(Stored data)
--------------------------------------------------

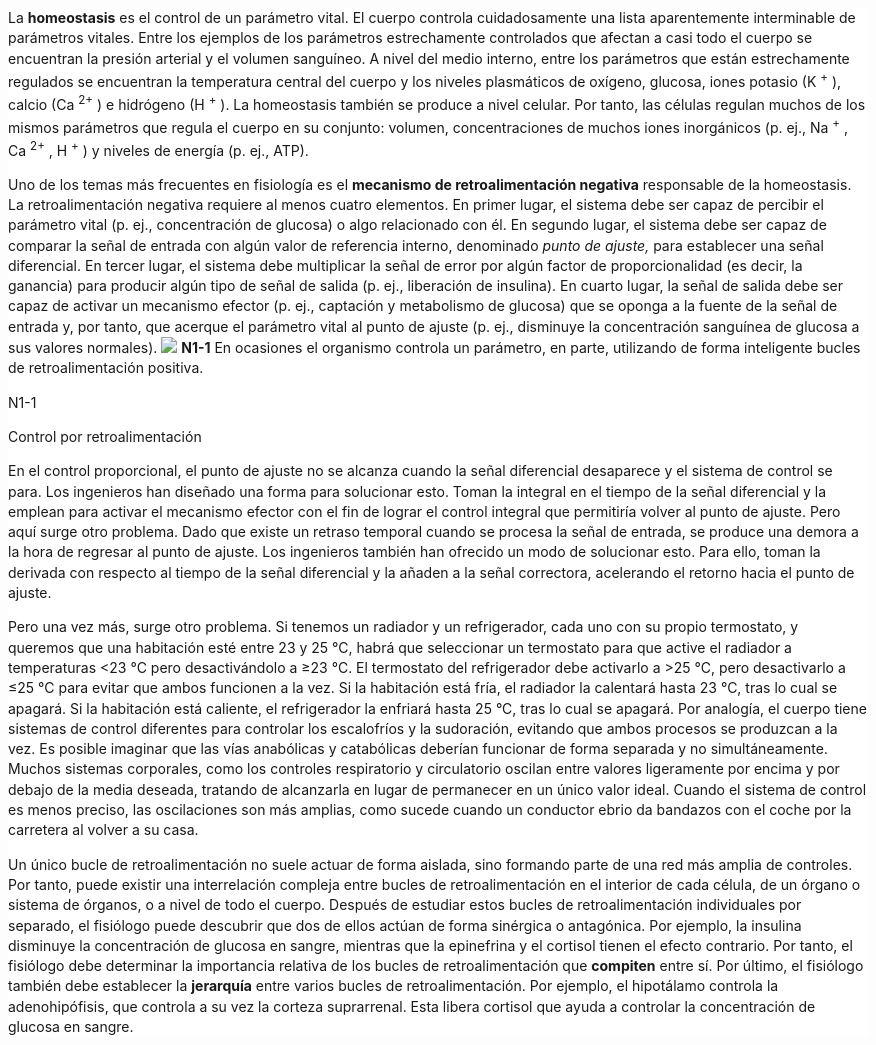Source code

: La **homeostasis** es el control de un parámetro vital. El cuerpo controla cuidadosamente una lista aparentemente interminable de parámetros vitales. Entre los ejemplos de los parámetros estrechamente controlados que afectan a casi todo el cuerpo se encuentran la presión arterial y el volumen sanguíneo. A nivel del medio interno, entre los parámetros que están estrechamente regulados se encuentran la temperatura central del cuerpo y los niveles plasmáticos de oxígeno, glucosa, iones potasio (K <sup>+</sup> ), calcio (Ca <sup>2+</sup> ) e hidrógeno (H <sup>+</sup> ). La homeostasis también se produce a nivel celular. Por tanto, las células regulan muchos de los mismos parámetros que regula el cuerpo en su conjunto: volumen, concentraciones de muchos iones inorgánicos (p. ej., Na <sup>+</sup> , Ca <sup>2+</sup> , H <sup>+</sup> ) y niveles de energía (p. ej., ATP).

Uno de los temas más frecuentes en fisiología es el **mecanismo de retroalimentación negativa** responsable de la homeostasis. La retroalimentación negativa requiere al menos cuatro elementos. En primer lugar, el sistema debe ser capaz de percibir el parámetro vital (p. ej., concentración de glucosa) o algo relacionado con él. En segundo lugar, el sistema debe ser capaz de comparar la señal de entrada con algún valor de referencia interno, denominado _punto de ajuste,_ para establecer una señal diferencial. En tercer lugar, el sistema debe multiplicar la señal de error por algún factor de proporcionalidad (es decir, la ganancia) para producir algún tipo de señal de salida (p. ej., liberación de insulina). En cuarto lugar, la señal de salida debe ser capaz de activar un mecanismo efector (p. ej., captación y metabolismo de glucosa) que se oponga a la fuente de la señal de entrada y, por tanto, que acerque el parámetro vital al punto de ajuste (p. ej., disminuye la concentración sanguínea de glucosa a sus valores normales). ![](https://www.clinicalkey.com/student/api/content/inline-image?eid=3-s2.0-B9788491131250000016&path=C20160024348/B9788491131250000016/u01-101-9788491131250.jpg) **N1-1** En ocasiones el organismo controla un parámetro, en parte, utilizando de forma inteligente bucles de retroalimentación positiva.

N1-1

Control por retroalimentación

En el control proporcional, el punto de ajuste no se alcanza cuando la señal diferencial desaparece y el sistema de control se para. Los ingenieros han diseñado una forma para solucionar esto. Toman la integral en el tiempo de la señal diferencial y la emplean para activar el mecanismo efector con el fin de lograr el control integral que permitiría volver al punto de ajuste. Pero aquí surge otro problema. Dado que existe un retraso temporal cuando se procesa la señal de entrada, se produce una demora a la hora de regresar al punto de ajuste. Los ingenieros también han ofrecido un modo de solucionar esto. Para ello, toman la derivada con respecto al tiempo de la señal diferencial y la añaden a la señal correctora, acelerando el retorno hacia el punto de ajuste.

Pero una vez más, surge otro problema. Si tenemos un radiador y un refrigerador, cada uno con su propio termostato, y queremos que una habitación esté entre 23 y 25 °C, habrá que seleccionar un termostato para que active el radiador a temperaturas <23 °C pero desactivándolo a ≥23 °C. El termostato del refrigerador debe activarlo a >25 °C, pero desactivarlo a ≤25 °C para evitar que ambos funcionen a la vez. Si la habitación está fría, el radiador la calentará hasta 23 °C, tras lo cual se apagará. Si la habitación está caliente, el refrigerador la enfriará hasta 25 °C, tras lo cual se apagará. Por analogía, el cuerpo tiene sistemas de control diferentes para controlar los escalofríos y la sudoración, evitando que ambos procesos se produzcan a la vez. Es posible imaginar que las vías anabólicas y catabólicas deberían funcionar de forma separada y no simultáneamente. Muchos sistemas corporales, como los controles respiratorio y circulatorio oscilan entre valores ligeramente por encima y por debajo de la media deseada, tratando de alcanzarla en lugar de permanecer en un único valor ideal. Cuando el sistema de control es menos preciso, las oscilaciones son más amplias, como sucede cuando un conductor ebrio da bandazos con el coche por la carretera al volver a su casa.

Un único bucle de retroalimentación no suele actuar de forma aislada, sino formando parte de una red más amplia de controles. Por tanto, puede existir una interrelación compleja entre bucles de retroalimentación en el interior de cada célula, de un órgano o sistema de órganos, o a nivel de todo el cuerpo. Después de estudiar estos bucles de retroalimentación individuales por separado, el fisiólogo puede descubrir que dos de ellos actúan de forma sinérgica o antagónica. Por ejemplo, la insulina disminuye la concentración de glucosa en sangre, mientras que la epinefrina y el cortisol tienen el efecto contrario. Por tanto, el fisiólogo debe determinar la importancia relativa de los bucles de retroalimentación que **compiten** entre sí. Por último, el fisiólogo también debe establecer la **jerarquía** entre varios bucles de retroalimentación. Por ejemplo, el hipotálamo controla la adenohipófisis, que controla a su vez la corteza suprarrenal. Esta libera cortisol que ayuda a controlar la concentración de glucosa en sangre.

--------------------------------------------------

» Assignment: Exactly as written, please copy out the whole set of records, skipping images.

» Final answer:
Source code

: La **homeostasis** es el control de un parámetro vital. El cuerpo controla cuidadosamente una lista aparentemente interminable de parámetros vitales. Entre los ejemplos de los parámetros estrechamente controlados que afectan a casi todo el cuerpo se encuentran la presión arterial y el volumen sanguíneo. A nivel del medio interno, entre los parámetros que están estrechamente regulados se encuentran la temperatura central del cuerpo y los niveles plasmáticos de oxígeno, glucosa, iones potasio (K <sup>+</sup> ), calcio (Ca <sup>2+</sup> ) e hidrógeno (H <sup>+</sup> ). La homeostasis también se produce a nivel celular. Por tanto, las células regulan muchos de los mismos parámetros que regula el cuerpo en su conjunto: volumen, concentraciones de muchos iones inorgánicos (p. ej., Na <sup>+</sup> , Ca <sup>2+</sup> , H <sup>+</sup> ) y niveles de energía (p. ej., ATP).

Uno de los temas más frecuentes en fisiología es el **mecanismo de retroalimentación negativa** responsable de la homeostasis. La retroalimentación negativa requiere al menos cuatro elementos. En primer lugar, el sistema debe ser capaz de percibir el parámetro vital (p. ej., concentración de glucosa) o algo relacionado con él. En segundo lugar, el sistema debe ser capaz de comparar la señal de entrada con algún valor de referencia interno, denominado _punto de ajuste,_ para establecer una señal diferencial. En tercer lugar, el sistema debe multiplicar la señal de error por algún factor de proporcionalidad (es decir, la ganancia) para producir algún tipo de señal de salida (p. ej., liberación de insulina). En cuarto lugar, la señal de salida debe ser capaz de activar un mecanismo efector (p. ej., captación y metabolismo de glucosa) que se oponga a la fuente de la señal de entrada y, por tanto, que acerque el parámetro vital al punto de ajuste (p. ej., disminuye la concentración sanguínea de glucosa a sus valores normales). ![](https://www.clinicalkey.com/student/api/content/inline-image?eid=3-s2.0-B9788491131250000016&path=C20160024348/B9788491131250000016/u01-101-9788491131250.jpg) **N1-1** En ocasiones el organismo controla un parámetro, en parte, utilizando de forma inteligente bucles de retroalimentación positiva.

N1-1

Control por retroalimentación

En el control proporcional, el punto de ajuste no se alcanza cuando la señal diferencial desaparece y el sistema de control se para. Los ingenieros han diseñado una forma para solucionar esto. Toman la integral en el tiempo de la señal diferencial y la emplean para activar el mecanismo efector con el fin de lograr el control integral que permitiría volver al punto de ajuste. Pero aquí surge otro problema. Dado que existe un retraso temporal cuando se procesa la señal de entrada, se produce una demora a la hora de regresar al punto de ajuste. Los ingenieros también han ofrecido un modo de solucionar esto. Para ello, toman la derivada con respecto al tiempo de la señal diferencial y la añaden a la señal correctora, acelerando el retorno hacia el punto de ajuste.

Pero una vez más, surge otro problema. Si tenemos un radiador y un refrigerador, cada uno con su propio termostato, y queremos que una habitación esté entre 23 y 25 °C, habrá que seleccionar un termostato para que active el radiador a temperaturas <23 °C pero desactivándolo a ≥23 °C. El termostato del refrigerador debe activarlo a >25 °C, pero desactivarlo a ≤25 °C para evitar que ambos funcionen a la vez. Si la habitación está fría, el radiador la calentará hasta 23 °C, tras lo cual se apagará. Si la habitación está caliente, el refrigerador la enfriará hasta 25 °C, tras lo cual se apagará. Por analogía, el cuerpo tiene sistemas de control diferentes para controlar los escalofríos y la sudoración, evitando que ambos procesos se produzcan a la vez. Es posible imaginar que las vías anabólicas y catabólicas deberían funcionar de forma separada y no simultáneamente. Muchos sistemas corporales, como los controles respiratorio y circulatorio oscilan entre valores ligeramente por encima y por debajo de la media deseada, tratando de alcanzarla en lugar de permanecer en un único valor ideal. Cuando el sistema de control es menos preciso, las oscilaciones son más amplias, como sucede cuando un conductor ebrio da bandazos con el coche por la carretera al volver a su casa.

Un único bucle de retroalimentación no suele actuar de forma aislada, sino formando parte de una red más amplia de controles. Por tanto, puede existir una interrelación compleja entre bucles de retroalimentación en el interior de cada célula, de un órgano o sistema de órganos, o a nivel de todo el cuerpo. Después de estudiar estos bucles de retroalimentación individuales por separado, el fisiólogo puede descubrir que dos de ellos actúan de forma sinérgica o antagónica. Por ejemplo, la insulina disminuye la concentración de glucosa en sangre, mientras que la epinefrina y el cortisol tienen el efecto contrario. Por tanto, el fisiólogo debe determinar la importancia relativa de los bucles de retroalimentación que **compiten** entre sí. Por último, el fisiólogo también debe establecer la **jerarquía** entre varios bucles de retroalimentación. Por ejemplo, el hipotálamo controla la adenohipófisis, que controla a su vez la corteza suprarrenal. Esta libera cortisol que ayuda a controlar la concentración de glucosa en sangre.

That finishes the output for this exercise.